项目摘要/摘要 主动脉（COA）的缩合是一种先天性心血管（CV）疾病，其特征是严重狭窄 主要动脉将血从心脏传递到身体。 COA每年在 美国存在，但是接受治疗的COA患者通常会因发病率而降低预期寿命，大多数 特别是高血压（HTN）。由于混杂因素，确定发病率的原因很困难 随着患者年龄的差异，随访时间，治疗前的严重程度以及其他CV的存在 异常。也很难分开因果遗传贡献，从而产生最初的狭窄 基因表达因其创建后的机械后果而导致的变化。为了消除这些障碍 使用RNA测序来鉴定具有上肢收缩期的COA的人类的候选基因 血压（BP）>第99个百分位数，从而着重于机械后果。亚钠肽 受体3（NPR3）是一种已知与BP和细胞增殖相关的基因，在 与正常的BP区域相比，主动脉的截面具有高BP。 COA的新型动物模型 然后开发以控制人类的变异性（严重程度，持续时间和年龄），并研究机制 通过可吸收缝合线模拟治疗，动脉功能障碍。在人类中看到的NPR3的变化 使用此模型复制了COA。初步数据还表明，当前的COA治疗指南 允许在不增加NPR3的情况下在治疗后无法恢复的不良动脉变化。证据也是 提供了新的严重性和持续时间治疗阈值，以避免动脉变化。电流 研究使用该模型与计算流体动力学和相关的细胞培养分析来量化 我们假设的详细的机械刺激负责动脉重塑和内皮功能障碍 在COA，最终导致HTN。根据结构，功能和细胞对刺激进行分类 他们使用针对NPR3的最先进的方法和专门的代理来实施的更改。目标1意志 通过从临床中提取HTN状态来确认避免动脉变化的机械刺激 COA患者的记录暴露于相同的刺激范围。 AIM 2将使不良血管变化相关 从具有NPR3表达的COA通过建立的途径，目的是应用现有的治疗剂。目标3意志 测试一种通过NPR3涉及肉豆蔻酰胺 - 富含C磷酸肌醇依赖性离子通道和受体控制的富C激酶底物（MARCKS）调节。 通过建议修订的标准 当应实施COA的处理并确定用于管理动脉变化的目标时。 以这些方式将当前提案的结果转换为NHLBI的预防任务和 治疗简历疾病，增强所有人的健康，使他们能够更长，更充实 生活，并在为此目的的方法中教育下一代科学家。

项目成果

Molecular and Mechanical Mechanisms of Calcification Pathology Induced by Bicuspid Aortic Valve Abnormalities.

• DOI: 10.3389/fcvm.2021.677977
• 发表时间: 2021
• 期刊: Frontiers in cardiovascular medicine
• 影响因子: 3.6
• 作者: Kazik HB;Kandail HS;LaDisa JF Jr;Lincoln J
• 通讯作者: Lincoln J

Aortic Remodeling Kinetics in Response to Coarctation-Induced Mechanical Perturbations.

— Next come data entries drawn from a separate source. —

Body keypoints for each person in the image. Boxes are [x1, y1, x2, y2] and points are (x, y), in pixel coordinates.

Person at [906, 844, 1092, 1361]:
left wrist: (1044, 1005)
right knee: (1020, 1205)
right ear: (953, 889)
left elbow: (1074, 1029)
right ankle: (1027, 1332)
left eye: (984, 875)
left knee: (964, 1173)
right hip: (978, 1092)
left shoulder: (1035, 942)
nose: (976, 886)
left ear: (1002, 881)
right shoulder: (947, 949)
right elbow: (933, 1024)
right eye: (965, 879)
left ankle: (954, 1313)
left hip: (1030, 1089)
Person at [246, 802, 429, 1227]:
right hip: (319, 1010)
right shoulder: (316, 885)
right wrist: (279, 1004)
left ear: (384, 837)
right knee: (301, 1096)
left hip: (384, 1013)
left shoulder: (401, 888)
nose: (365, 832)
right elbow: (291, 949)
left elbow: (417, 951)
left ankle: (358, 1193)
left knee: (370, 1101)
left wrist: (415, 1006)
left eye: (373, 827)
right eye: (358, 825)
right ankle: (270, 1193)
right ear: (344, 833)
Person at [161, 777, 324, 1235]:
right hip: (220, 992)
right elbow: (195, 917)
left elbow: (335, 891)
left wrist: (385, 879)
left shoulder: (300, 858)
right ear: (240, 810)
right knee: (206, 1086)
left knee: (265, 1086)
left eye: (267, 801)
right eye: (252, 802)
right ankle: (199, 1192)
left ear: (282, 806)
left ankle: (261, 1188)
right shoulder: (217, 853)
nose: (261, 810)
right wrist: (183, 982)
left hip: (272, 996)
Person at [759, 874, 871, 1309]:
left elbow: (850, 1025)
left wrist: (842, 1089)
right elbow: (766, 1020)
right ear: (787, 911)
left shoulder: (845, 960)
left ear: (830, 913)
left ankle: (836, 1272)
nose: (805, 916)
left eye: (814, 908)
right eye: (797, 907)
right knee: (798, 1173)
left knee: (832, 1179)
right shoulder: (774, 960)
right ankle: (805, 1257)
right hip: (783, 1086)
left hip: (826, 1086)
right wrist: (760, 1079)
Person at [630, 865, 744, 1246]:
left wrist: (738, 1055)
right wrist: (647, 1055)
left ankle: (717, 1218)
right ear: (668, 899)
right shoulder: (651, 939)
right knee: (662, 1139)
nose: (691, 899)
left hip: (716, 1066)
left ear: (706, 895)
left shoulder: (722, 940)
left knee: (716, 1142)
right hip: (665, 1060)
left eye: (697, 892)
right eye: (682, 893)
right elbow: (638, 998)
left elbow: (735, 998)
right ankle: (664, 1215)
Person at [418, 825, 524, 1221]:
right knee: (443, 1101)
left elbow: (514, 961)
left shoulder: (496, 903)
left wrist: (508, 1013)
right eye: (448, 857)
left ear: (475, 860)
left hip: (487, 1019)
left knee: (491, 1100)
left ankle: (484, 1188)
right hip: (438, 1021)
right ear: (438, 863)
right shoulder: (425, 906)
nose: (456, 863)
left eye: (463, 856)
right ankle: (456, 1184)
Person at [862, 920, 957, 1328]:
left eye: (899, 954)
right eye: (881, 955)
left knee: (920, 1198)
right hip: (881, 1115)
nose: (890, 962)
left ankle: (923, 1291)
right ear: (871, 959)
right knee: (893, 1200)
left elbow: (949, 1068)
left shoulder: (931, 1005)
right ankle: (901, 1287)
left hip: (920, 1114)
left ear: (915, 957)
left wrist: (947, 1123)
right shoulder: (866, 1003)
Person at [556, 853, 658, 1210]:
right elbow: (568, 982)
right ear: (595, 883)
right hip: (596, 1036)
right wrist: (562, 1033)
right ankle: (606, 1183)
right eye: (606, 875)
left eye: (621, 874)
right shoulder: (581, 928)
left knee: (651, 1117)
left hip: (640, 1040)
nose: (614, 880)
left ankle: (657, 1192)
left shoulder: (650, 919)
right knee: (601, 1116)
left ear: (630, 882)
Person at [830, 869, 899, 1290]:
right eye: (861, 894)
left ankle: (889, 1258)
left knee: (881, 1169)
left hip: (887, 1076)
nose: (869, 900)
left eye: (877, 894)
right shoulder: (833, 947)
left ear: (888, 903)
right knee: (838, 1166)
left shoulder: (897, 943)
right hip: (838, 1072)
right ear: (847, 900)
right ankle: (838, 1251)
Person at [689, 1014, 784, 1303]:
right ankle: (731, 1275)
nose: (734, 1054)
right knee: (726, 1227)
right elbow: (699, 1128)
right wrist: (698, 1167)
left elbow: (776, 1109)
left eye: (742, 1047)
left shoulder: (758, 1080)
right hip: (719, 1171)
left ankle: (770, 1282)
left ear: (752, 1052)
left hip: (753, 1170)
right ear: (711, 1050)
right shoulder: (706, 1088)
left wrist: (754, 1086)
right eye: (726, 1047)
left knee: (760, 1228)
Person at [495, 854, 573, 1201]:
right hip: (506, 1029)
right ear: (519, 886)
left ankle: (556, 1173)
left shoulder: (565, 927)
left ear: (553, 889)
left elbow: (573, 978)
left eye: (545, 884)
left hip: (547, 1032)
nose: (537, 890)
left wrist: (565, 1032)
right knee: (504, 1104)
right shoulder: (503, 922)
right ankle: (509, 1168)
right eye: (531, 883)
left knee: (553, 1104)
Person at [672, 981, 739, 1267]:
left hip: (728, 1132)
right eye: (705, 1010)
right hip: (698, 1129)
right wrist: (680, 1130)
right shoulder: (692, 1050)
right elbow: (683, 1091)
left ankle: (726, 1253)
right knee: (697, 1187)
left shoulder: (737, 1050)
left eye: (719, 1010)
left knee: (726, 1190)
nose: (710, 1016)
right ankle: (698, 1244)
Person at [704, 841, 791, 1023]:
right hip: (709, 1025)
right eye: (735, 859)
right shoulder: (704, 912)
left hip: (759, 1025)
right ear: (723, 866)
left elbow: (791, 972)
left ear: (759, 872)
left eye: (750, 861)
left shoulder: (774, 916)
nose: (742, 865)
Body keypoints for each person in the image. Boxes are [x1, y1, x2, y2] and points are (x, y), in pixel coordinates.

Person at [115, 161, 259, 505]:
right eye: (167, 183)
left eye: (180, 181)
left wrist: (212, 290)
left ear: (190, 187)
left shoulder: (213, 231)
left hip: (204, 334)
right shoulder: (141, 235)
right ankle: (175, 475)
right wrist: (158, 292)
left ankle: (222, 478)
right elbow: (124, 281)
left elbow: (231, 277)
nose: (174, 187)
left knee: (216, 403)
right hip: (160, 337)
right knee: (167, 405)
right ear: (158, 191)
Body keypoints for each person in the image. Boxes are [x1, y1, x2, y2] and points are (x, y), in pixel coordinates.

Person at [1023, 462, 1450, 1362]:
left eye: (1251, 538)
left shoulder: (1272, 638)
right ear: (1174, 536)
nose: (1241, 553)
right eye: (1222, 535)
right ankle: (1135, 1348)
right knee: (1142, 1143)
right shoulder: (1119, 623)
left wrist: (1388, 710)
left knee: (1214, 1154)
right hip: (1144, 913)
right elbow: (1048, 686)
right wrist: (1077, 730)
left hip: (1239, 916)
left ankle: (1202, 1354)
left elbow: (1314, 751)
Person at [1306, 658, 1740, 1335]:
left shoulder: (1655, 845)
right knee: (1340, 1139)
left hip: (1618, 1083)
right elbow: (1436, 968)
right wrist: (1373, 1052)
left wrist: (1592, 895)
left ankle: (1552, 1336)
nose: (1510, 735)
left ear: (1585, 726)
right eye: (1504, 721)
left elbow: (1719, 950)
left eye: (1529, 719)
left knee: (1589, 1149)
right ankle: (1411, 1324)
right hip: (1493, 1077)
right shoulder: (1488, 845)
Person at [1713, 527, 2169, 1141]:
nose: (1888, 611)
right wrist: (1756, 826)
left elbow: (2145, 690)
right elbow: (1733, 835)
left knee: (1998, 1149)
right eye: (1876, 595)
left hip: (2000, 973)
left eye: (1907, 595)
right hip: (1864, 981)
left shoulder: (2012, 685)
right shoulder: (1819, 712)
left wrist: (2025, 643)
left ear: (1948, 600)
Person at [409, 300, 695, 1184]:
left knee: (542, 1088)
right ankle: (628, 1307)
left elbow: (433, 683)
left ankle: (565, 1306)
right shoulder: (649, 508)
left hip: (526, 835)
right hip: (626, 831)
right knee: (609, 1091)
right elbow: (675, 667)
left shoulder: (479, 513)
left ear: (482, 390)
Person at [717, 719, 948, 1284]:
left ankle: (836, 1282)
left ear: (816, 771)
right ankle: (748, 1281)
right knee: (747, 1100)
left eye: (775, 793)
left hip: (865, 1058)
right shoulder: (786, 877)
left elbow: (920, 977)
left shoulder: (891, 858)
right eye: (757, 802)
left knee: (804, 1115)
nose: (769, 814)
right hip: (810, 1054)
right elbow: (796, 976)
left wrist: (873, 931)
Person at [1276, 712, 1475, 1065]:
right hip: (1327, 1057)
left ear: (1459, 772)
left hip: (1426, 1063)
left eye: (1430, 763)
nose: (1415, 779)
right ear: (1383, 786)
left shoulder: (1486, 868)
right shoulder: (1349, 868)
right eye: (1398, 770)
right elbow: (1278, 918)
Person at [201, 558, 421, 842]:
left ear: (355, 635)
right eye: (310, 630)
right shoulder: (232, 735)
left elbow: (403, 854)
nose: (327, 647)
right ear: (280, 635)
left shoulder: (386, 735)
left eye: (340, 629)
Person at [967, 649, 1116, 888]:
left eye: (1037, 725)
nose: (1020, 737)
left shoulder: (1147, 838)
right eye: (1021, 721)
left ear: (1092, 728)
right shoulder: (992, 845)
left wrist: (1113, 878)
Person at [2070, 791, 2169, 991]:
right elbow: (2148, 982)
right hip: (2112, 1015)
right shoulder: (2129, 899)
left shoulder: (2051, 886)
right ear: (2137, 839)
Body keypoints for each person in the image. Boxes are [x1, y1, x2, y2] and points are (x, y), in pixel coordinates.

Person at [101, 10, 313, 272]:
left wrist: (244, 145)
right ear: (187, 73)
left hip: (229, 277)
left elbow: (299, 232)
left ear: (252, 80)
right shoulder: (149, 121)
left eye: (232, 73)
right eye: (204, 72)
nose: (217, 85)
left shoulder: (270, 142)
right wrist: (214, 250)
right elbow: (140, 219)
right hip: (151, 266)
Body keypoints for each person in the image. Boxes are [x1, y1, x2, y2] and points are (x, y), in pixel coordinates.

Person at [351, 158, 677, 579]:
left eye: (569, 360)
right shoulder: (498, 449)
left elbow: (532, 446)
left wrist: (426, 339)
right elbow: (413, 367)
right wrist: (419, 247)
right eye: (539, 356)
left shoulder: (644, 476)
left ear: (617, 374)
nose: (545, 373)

• DOI: 10.3390/biomedicines11071817
• 发表时间: 2023-06-25
• 期刊: Biomedicines
• 影响因子: 4.7

C Type Natriuretic Peptide Receptor Activation Inhibits Sodium Channel Activity in Human Aortic Endothelial Cells by Activating the Diacylglycerol-Protein Kinase C Pathway.

• DOI: 10.3390/ijms232213959
• 发表时间: 2022-11-12
• 期刊: International journal of molecular sciences
• 影响因子: 5.6

Coarctation duration and severity predict risk of hypertension precursors in a preclinical model and hypertensive status among patients.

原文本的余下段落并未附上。